Конечно, в общеязыковом употреблении, в котором использование тех или иных глагольных категорий упорядочено относительно грамматики и не упорядочено (или не обязательно упорядочено) относительно семантики (одну и ту же систему значений можно передать в пределах одного или нескольких языков различными способами), те же глагольные категории могли бы восприниматься как полностью формальные. Так, в предложении: «Было принято решение действовать энергично» – пассивная конструкция не создает значения пассивности. Иное дело в поэтическом тексте. Но и здесь мы имеем дело со вторичным явлением – семантизацией формальной структуры. Семантизация эта (ср. аналогичные факты так называемой «народной этимологии») может идти путями более общими, «естественными» для всего коллектива, пользующегося данным языком. Таково осмысление признаков грамматического рода как пола, актива – пассива как активности – пассивности и т. д. Однако в подобном вторичном осмыслении всегда присутствует и окказиональный элемент, создаваемый в данном тексте.

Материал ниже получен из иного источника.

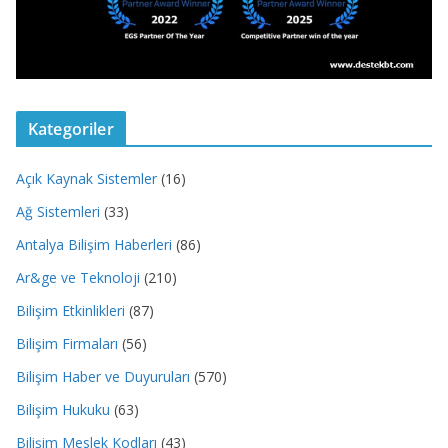
Kategoriler
Açık Kaynak Sistemler
(16)
Ağ Sistemleri
(33)
Antalya Bilişim Haberleri
(86)
Ar&ge ve Teknoloji
(210)
Bilişim Etkinlikleri
(87)
Bilişim Firmaları
(56)
Bilişim Haber ve Duyuruları
(570)
Bilişim Hukuku
(63)
Bilişim Meslek Kodları
(43)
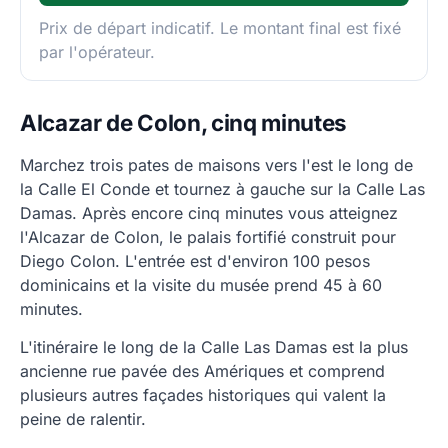
Prix de départ indicatif. Le montant final est fixé
par l'opérateur.
Alcazar de Colon, cinq minutes
Marchez trois pates de maisons vers l'est le long de
la Calle El Conde et tournez à gauche sur la Calle Las
Damas. Après encore cinq minutes vous atteignez
l'Alcazar de Colon, le palais fortifié construit pour
Diego Colon. L'entrée est d'environ 100 pesos
dominicains et la visite du musée prend 45 à 60
minutes.
L'itinéraire le long de la Calle Las Damas est la plus
ancienne rue pavée des Amériques et comprend
plusieurs autres façades historiques qui valent la
peine de ralentir.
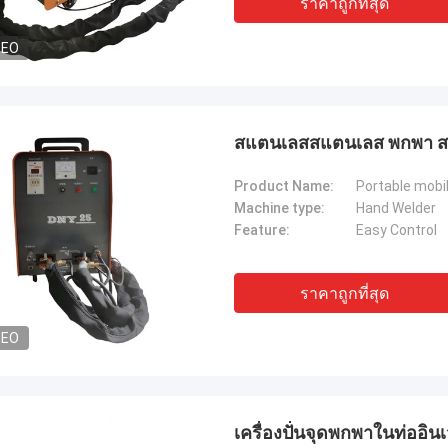
ราคาถูกที่สุด
DEO
สแตนเลสสแตนเลส พกพา ส
Product Name:
Portable mobi
Machine type:
Hand Welder
Feature:
Easy Control
ราคาถูกที่สุด
DEO
เครื่องปั่นจุดพกพาในท่ออิ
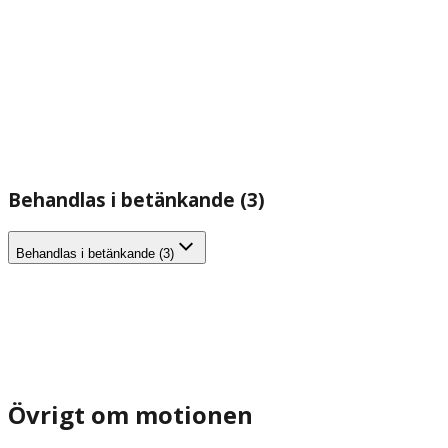
Behandlas i betänkande (3)
Behandlas i betänkande (3)
Övrigt om motionen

Упорядоченность грамматических категорий создает для них презумпцию осмысленности – мы знаем, что у них есть семантическое значение. Но каково это значение, мы узнаем лишь из конструкции данного текста. Всегда остается известный структурный резерв и на чисто индивидуальное истолкование.
И в разбираемом нами тексте грамматическая упорядоченность семантизируется двумя способами: за счет «естественной» интерпретации категории «актив – пассив», «личные формы – безличные формы» и в связи с другими конструктивными уровнями данного текста.
Большое значение для интерпретации семантики грамматических форм имеет лексика текста.